Monday, May 11, 2015

Shakespeare’s Pericles Lost & Found…in Milton’s Paradise & Lamb/Austen’s Prince of Whales!



Several days ago, I posted about what I called ”The Danteesque/Miltonian/Austenian/AcrosticTriumph of Charles Lamb’s Prince of Whales” http://tinyurl.com/nspggbn  In that post, I expanded upon Colleen Sheehan’s 2006 discovery of Jane Austen’s allusion (in her “courtship” charade in Chapter 9 of Emma) to Charles Lamb’s 1812 anonymous skewering of the Prince of Wales as “the Prince of Whales”. I concluded thusly:

“So when Jane Austen chose to mold her courtship charade around this Dante, Milton & Lamb imagery of Satan in hell, and to wink at the multiple acrostics in Lamb's poem with her two anagram acrostics on "Lamb", it tells us all she really meant it when she confided to close friend (and more) Martha Lloyd in 1812 that she really hated the Prince Regent. And it also tells us that she enjoyed the sacrilegious content of Lamb’s poem, and saw in it a kindred spirit to her own teenage Sharade on James I. And finally, it confirms to me what I have long believed, which is that Mr. Knightley is the Prince of Whales of Emma, and that Jane Austen is hinting to us that he swallows Emma whole at the end of the novel, to Emma's grave detriment.”

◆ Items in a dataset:
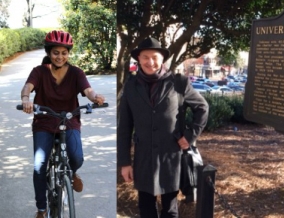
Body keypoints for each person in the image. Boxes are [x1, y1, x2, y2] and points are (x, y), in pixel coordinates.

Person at [117, 37, 209, 218]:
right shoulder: (131, 86)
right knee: (146, 209)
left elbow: (202, 108)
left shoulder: (178, 82)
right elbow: (124, 127)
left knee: (170, 210)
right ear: (139, 59)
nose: (150, 62)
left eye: (154, 57)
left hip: (171, 156)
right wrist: (125, 162)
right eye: (145, 57)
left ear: (162, 59)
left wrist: (190, 136)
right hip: (143, 157)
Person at [20, 30, 105, 218]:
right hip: (44, 121)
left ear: (68, 53)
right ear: (49, 53)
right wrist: (26, 99)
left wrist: (95, 97)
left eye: (64, 52)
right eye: (56, 52)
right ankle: (42, 209)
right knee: (39, 165)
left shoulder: (76, 73)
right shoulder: (39, 71)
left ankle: (72, 174)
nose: (60, 56)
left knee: (76, 157)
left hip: (69, 120)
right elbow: (28, 86)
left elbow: (88, 90)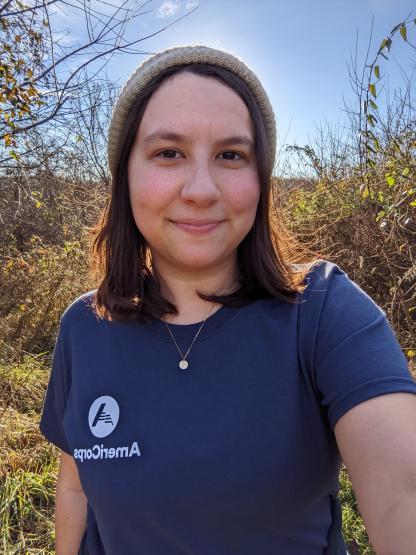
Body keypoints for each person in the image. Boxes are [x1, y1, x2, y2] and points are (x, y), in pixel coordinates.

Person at [39, 45, 416, 555]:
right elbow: (76, 486)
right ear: (124, 173)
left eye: (231, 155)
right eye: (168, 153)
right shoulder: (85, 327)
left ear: (261, 180)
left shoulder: (324, 312)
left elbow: (403, 489)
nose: (200, 189)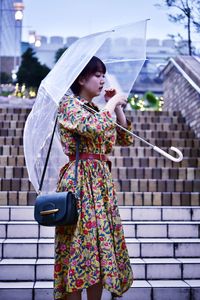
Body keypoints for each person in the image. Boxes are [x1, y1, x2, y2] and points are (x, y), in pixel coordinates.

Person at [54, 56, 134, 300]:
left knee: (99, 249)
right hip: (79, 180)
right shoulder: (68, 105)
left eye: (103, 75)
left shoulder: (97, 109)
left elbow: (124, 138)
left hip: (100, 182)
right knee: (79, 247)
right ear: (81, 79)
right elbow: (91, 127)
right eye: (97, 75)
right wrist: (110, 107)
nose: (102, 80)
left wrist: (116, 106)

◆ About this exercise:
Answer these questions using the blog post about Lamb's Prince of Whales.
(a) In what year did Colleen Sheehan make her discovery?
(b) In which chapter of Emma does the courtship charade appear?
(c) Whom did Jane Austen tell in 1812 that she hated the Prince Regent?
Rely only on the blog post about Lamb's Prince of Whales, not on the material.

◆ Output for this exercise:
(a) 2006
(b) Chapter 9
(c) Martha Lloyd